What made you buy it? A Look at the Elaboration Likelihood Model
Take a moment and think back to the last commercial you saw or the last new item you bought. Why did you buy it? Did you have an inherent need for it, or was there something about the presentation that caught your eye?
These thoughts are what helped to determine whether you, as the consumer, would purchase one item over another. Either it was a presentation of the central or peripheral route to lead the consumer to change their attitude.
In the central route, a great example is insurance advertisements. The commercial is looking to present the facts of the plan and why they are better than other companies. In contrast, a peripheral route may be taken in the sense of anything beauty-related on the market. Although consumers all have different perfumes or colognes at home, presenting a bit of variety in the scent with a new celebrity face to be its ambassador, peoples’ minds switch.
In a professional sense, from someone looking to present social media campaigns, it is essential to consider what kind of audience I am targeting. When it comes to sales, the message may change dependent upon the target, as in any advertising.

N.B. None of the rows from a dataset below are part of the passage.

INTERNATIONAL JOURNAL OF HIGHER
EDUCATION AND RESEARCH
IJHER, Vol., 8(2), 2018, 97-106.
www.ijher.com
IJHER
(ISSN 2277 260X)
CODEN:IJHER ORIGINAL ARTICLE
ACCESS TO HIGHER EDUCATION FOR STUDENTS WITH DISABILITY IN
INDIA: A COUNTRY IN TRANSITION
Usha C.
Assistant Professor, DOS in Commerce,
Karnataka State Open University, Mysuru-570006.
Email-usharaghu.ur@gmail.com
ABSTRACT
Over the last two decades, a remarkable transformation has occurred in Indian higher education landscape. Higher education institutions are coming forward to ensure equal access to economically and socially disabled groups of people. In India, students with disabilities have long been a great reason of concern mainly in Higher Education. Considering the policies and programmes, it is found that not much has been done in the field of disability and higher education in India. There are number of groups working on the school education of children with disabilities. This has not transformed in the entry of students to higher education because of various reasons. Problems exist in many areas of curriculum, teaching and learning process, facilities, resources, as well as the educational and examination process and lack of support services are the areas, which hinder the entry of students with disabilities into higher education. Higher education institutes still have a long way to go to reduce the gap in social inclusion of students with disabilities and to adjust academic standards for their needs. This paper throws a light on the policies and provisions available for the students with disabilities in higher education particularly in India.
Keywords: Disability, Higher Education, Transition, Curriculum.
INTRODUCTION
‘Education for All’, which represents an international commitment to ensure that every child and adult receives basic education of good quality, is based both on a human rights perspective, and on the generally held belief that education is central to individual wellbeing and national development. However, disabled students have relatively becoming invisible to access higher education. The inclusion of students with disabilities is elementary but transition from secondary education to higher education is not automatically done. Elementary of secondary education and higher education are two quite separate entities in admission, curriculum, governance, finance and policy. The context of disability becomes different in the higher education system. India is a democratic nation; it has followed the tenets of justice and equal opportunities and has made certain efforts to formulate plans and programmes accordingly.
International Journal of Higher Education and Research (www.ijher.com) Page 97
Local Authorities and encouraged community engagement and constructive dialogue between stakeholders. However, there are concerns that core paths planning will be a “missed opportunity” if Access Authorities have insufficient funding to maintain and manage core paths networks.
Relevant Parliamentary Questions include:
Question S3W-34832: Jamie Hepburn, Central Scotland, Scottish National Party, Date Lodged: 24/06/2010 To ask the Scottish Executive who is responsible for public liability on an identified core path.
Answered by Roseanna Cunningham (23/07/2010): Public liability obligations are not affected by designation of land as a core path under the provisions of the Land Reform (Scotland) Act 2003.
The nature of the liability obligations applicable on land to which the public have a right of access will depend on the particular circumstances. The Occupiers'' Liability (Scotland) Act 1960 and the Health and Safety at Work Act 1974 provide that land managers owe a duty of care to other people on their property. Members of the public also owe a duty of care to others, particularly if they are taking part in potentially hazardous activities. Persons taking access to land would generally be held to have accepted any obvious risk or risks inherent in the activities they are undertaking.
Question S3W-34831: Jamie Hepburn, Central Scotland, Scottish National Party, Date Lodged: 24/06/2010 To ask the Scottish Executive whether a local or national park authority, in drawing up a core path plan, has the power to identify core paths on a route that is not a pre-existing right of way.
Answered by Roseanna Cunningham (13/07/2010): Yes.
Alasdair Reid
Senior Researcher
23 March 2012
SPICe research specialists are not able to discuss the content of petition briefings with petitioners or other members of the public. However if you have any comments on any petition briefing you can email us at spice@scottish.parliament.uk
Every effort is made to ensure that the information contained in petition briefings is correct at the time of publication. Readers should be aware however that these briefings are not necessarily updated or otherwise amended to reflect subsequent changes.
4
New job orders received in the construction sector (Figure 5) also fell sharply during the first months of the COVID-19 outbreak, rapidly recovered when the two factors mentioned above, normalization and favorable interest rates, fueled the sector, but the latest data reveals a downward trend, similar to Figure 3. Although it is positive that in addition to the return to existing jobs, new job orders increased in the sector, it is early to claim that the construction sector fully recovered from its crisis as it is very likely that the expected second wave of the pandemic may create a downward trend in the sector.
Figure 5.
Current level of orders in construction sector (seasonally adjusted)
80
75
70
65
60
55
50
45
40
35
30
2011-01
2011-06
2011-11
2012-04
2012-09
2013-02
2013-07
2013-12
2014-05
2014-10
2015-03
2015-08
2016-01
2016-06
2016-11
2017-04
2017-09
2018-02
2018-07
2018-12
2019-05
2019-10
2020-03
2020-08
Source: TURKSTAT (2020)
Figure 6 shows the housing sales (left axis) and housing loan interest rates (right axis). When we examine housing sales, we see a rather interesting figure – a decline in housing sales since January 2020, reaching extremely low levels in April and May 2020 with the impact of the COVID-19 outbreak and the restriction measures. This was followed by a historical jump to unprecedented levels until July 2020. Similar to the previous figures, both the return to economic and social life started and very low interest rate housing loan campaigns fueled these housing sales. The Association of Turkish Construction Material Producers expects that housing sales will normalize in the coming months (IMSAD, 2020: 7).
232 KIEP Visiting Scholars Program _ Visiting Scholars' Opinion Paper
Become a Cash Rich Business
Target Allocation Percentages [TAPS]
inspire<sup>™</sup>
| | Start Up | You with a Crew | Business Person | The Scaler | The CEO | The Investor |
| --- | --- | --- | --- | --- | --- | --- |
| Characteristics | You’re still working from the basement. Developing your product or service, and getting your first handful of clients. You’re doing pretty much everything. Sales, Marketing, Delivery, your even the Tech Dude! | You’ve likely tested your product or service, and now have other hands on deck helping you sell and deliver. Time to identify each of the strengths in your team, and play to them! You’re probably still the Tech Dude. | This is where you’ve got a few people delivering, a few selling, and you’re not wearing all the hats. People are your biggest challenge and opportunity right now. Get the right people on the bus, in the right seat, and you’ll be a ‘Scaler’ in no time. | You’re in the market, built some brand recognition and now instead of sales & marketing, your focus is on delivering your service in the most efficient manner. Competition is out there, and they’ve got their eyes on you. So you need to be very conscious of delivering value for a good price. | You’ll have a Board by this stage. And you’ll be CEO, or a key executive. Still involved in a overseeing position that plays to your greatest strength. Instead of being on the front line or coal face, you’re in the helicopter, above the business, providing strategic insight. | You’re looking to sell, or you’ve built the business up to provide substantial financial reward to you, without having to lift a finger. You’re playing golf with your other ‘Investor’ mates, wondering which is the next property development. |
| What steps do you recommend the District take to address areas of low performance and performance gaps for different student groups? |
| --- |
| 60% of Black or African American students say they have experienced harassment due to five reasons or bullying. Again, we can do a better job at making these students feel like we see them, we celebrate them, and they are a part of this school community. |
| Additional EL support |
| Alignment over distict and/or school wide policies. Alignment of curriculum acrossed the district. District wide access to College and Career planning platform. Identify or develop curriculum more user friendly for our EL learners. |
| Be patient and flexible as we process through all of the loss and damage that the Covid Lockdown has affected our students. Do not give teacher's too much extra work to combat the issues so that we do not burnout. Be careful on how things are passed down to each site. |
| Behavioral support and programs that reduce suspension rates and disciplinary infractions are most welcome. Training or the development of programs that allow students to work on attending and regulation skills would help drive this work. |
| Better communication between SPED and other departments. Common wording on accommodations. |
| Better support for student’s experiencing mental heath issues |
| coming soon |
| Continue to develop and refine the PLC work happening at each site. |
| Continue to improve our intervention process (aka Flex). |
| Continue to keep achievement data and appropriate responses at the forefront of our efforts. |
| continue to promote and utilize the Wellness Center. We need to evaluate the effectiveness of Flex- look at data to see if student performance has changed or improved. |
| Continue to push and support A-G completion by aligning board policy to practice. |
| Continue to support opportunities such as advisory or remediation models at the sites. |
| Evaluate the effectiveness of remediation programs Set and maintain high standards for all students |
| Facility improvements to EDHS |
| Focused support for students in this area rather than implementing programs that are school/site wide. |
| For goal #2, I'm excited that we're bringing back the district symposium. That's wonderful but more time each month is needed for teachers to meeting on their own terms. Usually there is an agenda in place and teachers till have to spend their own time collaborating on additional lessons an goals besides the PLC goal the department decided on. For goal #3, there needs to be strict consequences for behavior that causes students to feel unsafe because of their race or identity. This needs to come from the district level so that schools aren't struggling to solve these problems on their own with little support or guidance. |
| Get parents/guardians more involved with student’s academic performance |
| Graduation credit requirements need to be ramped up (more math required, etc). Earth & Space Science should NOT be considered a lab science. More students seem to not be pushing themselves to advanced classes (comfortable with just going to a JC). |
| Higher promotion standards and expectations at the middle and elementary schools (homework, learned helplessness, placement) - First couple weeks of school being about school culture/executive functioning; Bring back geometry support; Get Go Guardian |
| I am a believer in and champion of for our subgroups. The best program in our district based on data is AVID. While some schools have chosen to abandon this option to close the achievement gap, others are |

Many central routes are seen through printed pieces as the point of this model is to give someone information to stew on. Whereas with the peripheral course, less stress is needed to go into how the item is being sold, but instead by who.
This peripheral idea is seen quite often in the use of INGOs around the globe and how they choose to get the word out about their cause. Yes, the cause is fantastic and is worthy of receiving donations. Still, their message is elevated because of the use of their famous ambassadors.
With the growth of social media and social media influencer marketing, I find it personally effective to focus on using the peripheral route in many instances. People are drawn to recommendations from others, and because of that, it may be the most efficient use of my budget.
Rosenberry, J. & Vicker, L. A. (2017). Applied Mass Communication Theory: A Guide for Media Practitioners (2nd ed). Routledge.